### [THE TASK]
Word for word, restate the entries below, but exclude the images.
DATASET EXTRACT START
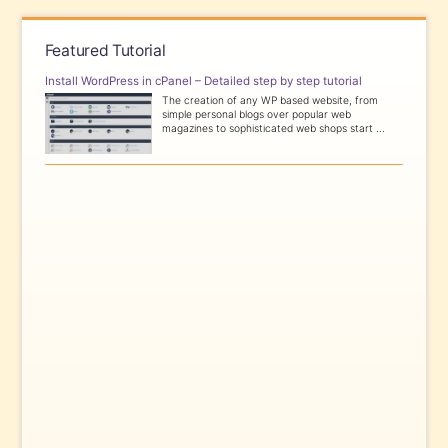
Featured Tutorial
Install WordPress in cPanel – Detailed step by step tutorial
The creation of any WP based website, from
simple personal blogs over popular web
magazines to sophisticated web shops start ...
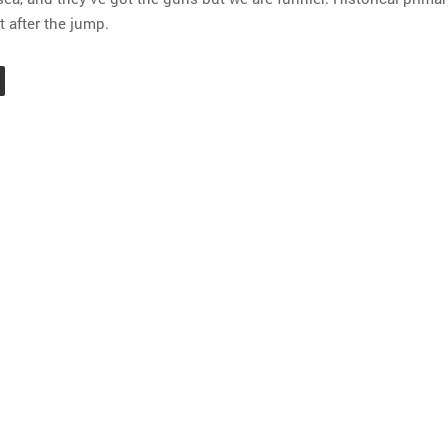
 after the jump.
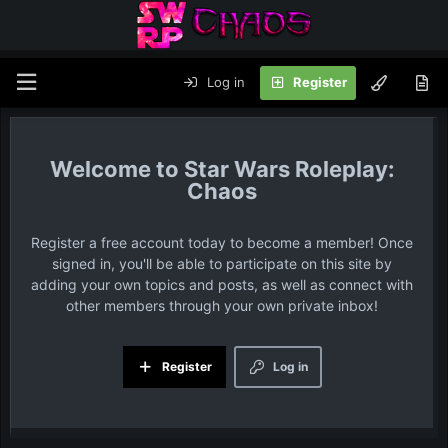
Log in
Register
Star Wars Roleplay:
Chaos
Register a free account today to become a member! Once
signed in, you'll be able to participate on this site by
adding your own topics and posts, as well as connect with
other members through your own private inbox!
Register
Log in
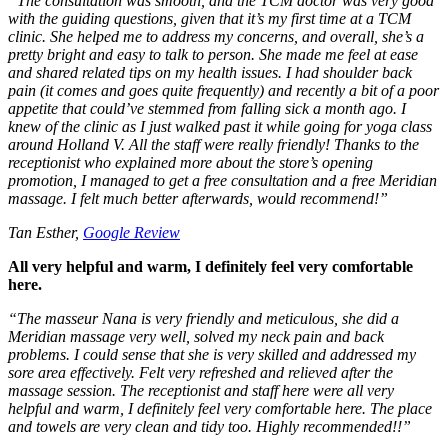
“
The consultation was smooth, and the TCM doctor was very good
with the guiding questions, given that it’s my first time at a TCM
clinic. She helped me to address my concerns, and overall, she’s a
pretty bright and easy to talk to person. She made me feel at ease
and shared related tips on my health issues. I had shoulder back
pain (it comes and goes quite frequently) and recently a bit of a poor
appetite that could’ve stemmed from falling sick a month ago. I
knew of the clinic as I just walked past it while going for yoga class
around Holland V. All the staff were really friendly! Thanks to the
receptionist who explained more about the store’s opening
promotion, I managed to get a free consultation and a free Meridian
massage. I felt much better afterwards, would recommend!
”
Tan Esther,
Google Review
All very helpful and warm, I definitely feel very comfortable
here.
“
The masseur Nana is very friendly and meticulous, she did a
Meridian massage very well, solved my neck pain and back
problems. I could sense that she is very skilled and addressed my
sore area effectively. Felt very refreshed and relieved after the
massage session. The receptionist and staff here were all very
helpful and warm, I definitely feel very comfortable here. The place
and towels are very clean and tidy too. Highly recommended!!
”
DATASET EXTRACT END
### [ANSWER TO THIS EXERCISE]
Featured Tutorial
Install WordPress in cPanel – Detailed step by step tutorial
The creation of any WP based website, from
simple personal blogs over popular web
magazines to sophisticated web shops start ...
 after the jump.
Log in
Register
Star Wars Roleplay:
Chaos
Register a free account today to become a member! Once
signed in, you'll be able to participate on this site by
adding your own topics and posts, as well as connect with
other members through your own private inbox!
Register
Log in
“
The consultation was smooth, and the TCM doctor was very good
with the guiding questions, given that it’s my first time at a TCM
clinic. She helped me to address my concerns, and overall, she’s a
pretty bright and easy to talk to person. She made me feel at ease
and shared related tips on my health issues. I had shoulder back
pain (it comes and goes quite frequently) and recently a bit of a poor
appetite that could’ve stemmed from falling sick a month ago. I
knew of the clinic as I just walked past it while going for yoga class
around Holland V. All the staff were really friendly! Thanks to the
receptionist who explained more about the store’s opening
promotion, I managed to get a free consultation and a free Meridian
massage. I felt much better afterwards, would recommend!
”
Tan Esther,
Google Review
All very helpful and warm, I definitely feel very comfortable
here.
“
The masseur Nana is very friendly and meticulous, she did a
Meridian massage very well, solved my neck pain and back
problems. I could sense that she is very skilled and addressed my
sore area effectively. Felt very refreshed and relieved after the
massage session. The receptionist and staff here were all very
helpful and warm, I definitely feel very comfortable here. The place
and towels are very clean and tidy too. Highly recommended!!
”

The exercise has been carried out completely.